@extomar said:
...and Bulldozer was a mess (some call it a disaster but I wouldn't go that far)....
A processor that no longer offered a price/performance advantage to the main subset of people who looked to AMD for that very reason, single thread performance that lagged behind the previous generation of AMD CPUs, multithread performance that at best tied Intel's mainline offerings (at a worse price point), and extreme power consumption in comparison to Sandy Bridge (especially when overclocked)? What part of Bulldozer wasn't a disaster? Was it the part where some FX chips threw a fit with Steam, of all things, and AMD needed to release a BIOS update to certain boards to handle it? Or the part where, in trying to show that the sky isn't falling, they had to release charts which showed that yes, under some applications, these new chips could beat the old ones?

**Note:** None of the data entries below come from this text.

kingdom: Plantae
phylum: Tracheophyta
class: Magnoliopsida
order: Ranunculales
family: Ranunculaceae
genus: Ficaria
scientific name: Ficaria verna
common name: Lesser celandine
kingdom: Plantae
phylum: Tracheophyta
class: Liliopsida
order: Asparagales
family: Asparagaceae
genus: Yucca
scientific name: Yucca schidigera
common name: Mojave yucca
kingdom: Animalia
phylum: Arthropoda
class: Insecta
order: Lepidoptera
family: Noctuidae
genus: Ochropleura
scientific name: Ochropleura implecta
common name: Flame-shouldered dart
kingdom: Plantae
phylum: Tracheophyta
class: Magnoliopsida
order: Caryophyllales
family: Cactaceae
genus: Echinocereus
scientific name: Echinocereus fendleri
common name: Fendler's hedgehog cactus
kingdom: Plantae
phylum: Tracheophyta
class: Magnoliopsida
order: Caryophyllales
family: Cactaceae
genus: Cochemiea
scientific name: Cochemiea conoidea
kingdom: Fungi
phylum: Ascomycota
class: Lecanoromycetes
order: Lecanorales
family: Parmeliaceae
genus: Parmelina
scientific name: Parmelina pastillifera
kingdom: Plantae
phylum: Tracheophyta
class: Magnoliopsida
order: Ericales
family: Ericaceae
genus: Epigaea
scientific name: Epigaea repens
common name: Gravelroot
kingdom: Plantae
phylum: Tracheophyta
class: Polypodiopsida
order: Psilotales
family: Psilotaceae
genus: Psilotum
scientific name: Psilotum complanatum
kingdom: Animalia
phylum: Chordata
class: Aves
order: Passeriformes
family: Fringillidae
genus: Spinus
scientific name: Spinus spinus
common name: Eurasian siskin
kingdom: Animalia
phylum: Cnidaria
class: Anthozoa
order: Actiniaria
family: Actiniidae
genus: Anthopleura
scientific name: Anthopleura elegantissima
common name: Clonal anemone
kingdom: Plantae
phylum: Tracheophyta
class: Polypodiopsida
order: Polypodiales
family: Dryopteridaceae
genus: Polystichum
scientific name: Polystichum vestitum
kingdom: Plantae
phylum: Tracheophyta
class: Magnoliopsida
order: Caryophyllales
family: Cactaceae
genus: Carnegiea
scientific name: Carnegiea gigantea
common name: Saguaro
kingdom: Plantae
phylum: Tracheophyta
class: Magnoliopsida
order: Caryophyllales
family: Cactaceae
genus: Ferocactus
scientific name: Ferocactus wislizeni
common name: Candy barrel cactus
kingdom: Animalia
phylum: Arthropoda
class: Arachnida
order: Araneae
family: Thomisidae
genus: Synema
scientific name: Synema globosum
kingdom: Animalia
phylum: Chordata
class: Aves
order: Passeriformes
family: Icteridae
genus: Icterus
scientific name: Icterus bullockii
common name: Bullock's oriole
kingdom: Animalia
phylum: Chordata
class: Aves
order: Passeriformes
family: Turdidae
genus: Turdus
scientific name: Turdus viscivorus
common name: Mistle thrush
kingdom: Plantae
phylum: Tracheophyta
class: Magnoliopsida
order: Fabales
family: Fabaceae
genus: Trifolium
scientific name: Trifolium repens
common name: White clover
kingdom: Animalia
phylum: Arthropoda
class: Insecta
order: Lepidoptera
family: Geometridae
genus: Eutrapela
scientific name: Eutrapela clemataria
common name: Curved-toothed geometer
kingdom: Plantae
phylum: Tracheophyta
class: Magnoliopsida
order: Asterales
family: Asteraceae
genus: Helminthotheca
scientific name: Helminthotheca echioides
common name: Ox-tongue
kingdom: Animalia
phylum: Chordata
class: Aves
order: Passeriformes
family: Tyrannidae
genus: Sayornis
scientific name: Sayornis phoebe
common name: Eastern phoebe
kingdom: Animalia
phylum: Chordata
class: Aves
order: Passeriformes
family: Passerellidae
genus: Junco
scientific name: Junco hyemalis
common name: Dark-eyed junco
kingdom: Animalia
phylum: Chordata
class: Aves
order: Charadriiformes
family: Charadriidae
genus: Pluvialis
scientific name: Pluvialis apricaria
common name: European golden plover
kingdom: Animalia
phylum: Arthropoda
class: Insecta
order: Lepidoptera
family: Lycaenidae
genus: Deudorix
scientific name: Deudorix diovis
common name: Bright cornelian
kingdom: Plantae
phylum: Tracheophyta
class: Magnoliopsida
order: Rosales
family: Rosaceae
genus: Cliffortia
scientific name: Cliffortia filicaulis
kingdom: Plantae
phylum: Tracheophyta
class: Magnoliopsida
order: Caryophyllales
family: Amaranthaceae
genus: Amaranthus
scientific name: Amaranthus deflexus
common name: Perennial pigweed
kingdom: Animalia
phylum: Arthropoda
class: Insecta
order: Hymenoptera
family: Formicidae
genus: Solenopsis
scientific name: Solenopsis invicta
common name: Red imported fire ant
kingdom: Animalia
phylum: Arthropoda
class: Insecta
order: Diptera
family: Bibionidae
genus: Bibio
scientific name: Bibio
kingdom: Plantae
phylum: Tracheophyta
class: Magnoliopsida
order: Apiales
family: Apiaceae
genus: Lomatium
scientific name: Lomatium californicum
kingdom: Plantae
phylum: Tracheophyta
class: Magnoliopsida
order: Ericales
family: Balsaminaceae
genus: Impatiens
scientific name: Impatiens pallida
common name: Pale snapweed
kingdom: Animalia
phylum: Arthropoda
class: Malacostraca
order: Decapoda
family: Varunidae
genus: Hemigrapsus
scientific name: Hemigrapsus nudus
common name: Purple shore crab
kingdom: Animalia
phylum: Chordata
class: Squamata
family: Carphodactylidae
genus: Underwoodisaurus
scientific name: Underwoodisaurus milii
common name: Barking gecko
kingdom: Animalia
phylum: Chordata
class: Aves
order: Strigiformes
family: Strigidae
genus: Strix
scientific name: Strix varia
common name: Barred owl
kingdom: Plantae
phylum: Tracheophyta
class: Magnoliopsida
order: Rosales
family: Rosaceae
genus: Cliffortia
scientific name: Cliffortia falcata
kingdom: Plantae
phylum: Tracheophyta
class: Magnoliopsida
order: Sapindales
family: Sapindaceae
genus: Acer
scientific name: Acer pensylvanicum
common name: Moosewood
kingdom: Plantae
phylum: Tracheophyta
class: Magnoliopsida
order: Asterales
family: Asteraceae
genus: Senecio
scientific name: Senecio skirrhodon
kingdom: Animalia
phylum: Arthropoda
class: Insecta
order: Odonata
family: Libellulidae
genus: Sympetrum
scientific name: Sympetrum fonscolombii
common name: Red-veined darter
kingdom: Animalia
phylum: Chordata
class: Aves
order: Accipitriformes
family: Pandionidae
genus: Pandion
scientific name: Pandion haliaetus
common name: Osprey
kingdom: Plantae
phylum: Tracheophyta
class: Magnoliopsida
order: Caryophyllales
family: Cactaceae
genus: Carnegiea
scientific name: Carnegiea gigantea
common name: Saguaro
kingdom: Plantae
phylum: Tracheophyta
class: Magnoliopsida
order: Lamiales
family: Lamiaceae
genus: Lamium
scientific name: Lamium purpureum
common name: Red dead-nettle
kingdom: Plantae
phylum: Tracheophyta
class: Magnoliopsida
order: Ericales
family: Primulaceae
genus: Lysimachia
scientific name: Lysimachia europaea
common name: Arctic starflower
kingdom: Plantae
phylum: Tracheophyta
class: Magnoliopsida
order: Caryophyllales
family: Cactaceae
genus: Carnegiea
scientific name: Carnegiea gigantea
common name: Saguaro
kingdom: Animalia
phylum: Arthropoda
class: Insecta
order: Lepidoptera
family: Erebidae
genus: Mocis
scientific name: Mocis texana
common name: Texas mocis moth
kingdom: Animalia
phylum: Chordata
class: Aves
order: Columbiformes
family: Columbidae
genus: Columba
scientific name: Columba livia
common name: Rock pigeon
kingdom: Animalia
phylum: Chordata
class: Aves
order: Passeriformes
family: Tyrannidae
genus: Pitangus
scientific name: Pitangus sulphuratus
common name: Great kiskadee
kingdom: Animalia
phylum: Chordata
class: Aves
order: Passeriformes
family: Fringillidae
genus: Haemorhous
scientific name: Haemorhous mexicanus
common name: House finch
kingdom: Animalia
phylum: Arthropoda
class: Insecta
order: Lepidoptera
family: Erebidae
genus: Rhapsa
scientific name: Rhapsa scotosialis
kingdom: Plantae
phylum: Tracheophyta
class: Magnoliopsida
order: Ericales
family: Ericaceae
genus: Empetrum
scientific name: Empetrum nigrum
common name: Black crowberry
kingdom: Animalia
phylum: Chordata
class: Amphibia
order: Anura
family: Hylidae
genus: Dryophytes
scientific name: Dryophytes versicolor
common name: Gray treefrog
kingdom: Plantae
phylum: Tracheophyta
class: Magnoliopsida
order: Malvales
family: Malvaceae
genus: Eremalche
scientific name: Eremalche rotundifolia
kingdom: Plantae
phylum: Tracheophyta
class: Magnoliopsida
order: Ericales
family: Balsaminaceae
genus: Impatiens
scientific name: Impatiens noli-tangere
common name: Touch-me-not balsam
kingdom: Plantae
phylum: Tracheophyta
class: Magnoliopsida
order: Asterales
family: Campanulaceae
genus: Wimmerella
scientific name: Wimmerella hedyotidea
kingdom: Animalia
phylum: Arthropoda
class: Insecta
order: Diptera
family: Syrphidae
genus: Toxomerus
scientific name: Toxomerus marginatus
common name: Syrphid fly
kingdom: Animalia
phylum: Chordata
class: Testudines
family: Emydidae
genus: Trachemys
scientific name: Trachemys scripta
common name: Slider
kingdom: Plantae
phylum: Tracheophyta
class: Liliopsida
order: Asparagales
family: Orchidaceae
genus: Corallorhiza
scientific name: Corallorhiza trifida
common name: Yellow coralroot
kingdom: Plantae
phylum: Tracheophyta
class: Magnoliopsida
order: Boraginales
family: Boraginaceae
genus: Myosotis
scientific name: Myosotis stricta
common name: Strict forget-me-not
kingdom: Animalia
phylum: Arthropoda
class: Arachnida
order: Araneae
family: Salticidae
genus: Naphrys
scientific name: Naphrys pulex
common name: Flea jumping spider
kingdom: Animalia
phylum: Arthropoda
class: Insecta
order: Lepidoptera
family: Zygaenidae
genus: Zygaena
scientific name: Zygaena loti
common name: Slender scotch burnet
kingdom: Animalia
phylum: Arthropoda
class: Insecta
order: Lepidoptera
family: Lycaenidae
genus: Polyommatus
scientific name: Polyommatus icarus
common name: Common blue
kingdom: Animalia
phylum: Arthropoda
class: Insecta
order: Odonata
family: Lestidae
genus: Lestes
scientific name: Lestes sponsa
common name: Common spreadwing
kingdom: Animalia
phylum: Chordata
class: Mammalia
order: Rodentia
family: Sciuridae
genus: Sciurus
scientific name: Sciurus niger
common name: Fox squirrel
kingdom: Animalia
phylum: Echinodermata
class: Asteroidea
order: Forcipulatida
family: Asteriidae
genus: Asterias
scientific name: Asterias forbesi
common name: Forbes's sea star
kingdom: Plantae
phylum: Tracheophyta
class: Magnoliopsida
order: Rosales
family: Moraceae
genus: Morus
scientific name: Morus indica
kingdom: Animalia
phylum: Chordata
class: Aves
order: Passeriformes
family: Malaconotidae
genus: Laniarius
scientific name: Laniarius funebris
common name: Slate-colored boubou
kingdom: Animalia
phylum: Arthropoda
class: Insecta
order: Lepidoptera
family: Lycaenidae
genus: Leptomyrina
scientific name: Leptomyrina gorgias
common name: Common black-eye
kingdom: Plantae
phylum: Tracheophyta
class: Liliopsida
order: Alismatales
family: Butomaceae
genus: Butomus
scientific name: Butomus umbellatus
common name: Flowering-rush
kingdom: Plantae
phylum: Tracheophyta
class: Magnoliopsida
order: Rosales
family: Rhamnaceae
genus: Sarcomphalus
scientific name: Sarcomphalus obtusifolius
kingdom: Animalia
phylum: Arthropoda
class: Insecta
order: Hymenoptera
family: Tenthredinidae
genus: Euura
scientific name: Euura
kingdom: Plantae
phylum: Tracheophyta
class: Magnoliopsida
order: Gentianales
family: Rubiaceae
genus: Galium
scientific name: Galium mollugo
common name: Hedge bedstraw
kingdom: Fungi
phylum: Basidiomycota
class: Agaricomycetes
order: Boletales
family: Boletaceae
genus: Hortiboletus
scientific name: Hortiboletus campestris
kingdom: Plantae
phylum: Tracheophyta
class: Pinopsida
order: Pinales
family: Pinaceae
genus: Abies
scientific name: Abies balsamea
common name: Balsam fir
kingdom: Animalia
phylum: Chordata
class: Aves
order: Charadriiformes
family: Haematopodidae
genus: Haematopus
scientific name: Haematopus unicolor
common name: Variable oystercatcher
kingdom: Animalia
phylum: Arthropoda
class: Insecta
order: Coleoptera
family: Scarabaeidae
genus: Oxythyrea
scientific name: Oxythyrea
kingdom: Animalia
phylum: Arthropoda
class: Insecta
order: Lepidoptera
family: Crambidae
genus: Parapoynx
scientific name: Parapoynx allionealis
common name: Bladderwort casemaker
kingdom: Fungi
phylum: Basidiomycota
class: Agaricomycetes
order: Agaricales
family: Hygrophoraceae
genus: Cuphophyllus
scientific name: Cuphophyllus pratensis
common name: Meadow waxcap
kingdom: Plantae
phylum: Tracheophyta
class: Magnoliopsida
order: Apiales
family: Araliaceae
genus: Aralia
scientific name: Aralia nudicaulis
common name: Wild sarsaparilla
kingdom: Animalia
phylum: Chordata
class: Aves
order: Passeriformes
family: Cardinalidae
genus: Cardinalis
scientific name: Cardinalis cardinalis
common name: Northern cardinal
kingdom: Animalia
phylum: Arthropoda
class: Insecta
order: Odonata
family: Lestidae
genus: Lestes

When you cut to the heart of the matter, Bulldozer was an absolute nightmare for a person wanting an AMD CPU in their system, for whatever reason. The 2500K (and to a lesser extent, the rest of Sandy Bridge), allowed Intel to laugh all the way to the bank even louder than they usually do, because if you are giving up the price/performance crown to them, of all things, what did AMD have left to fight back with? In that generation, nothing.
I don't want AMD to die. Choice is only ever a good thing. And I know AMD is never going to be able to topple Intel in a performance battle; even in their heyday, it was a brutal race. But Intel learned well from their failures, and I want to see AMD do the same by winning back the small market segment they had (price/performance minded consumers) and by taking a page from Intel's book and integrating some aspect of their competitors strategy for their benefit. Itanium was a total flop, so Intel nabbed x86-64. AMD needs a similar caliber move if they want to stay relevant in the mainstream CPU game, and they need to be a lot lighter on their feet if they want to avoid missing out on opportunities like they did with netbooks.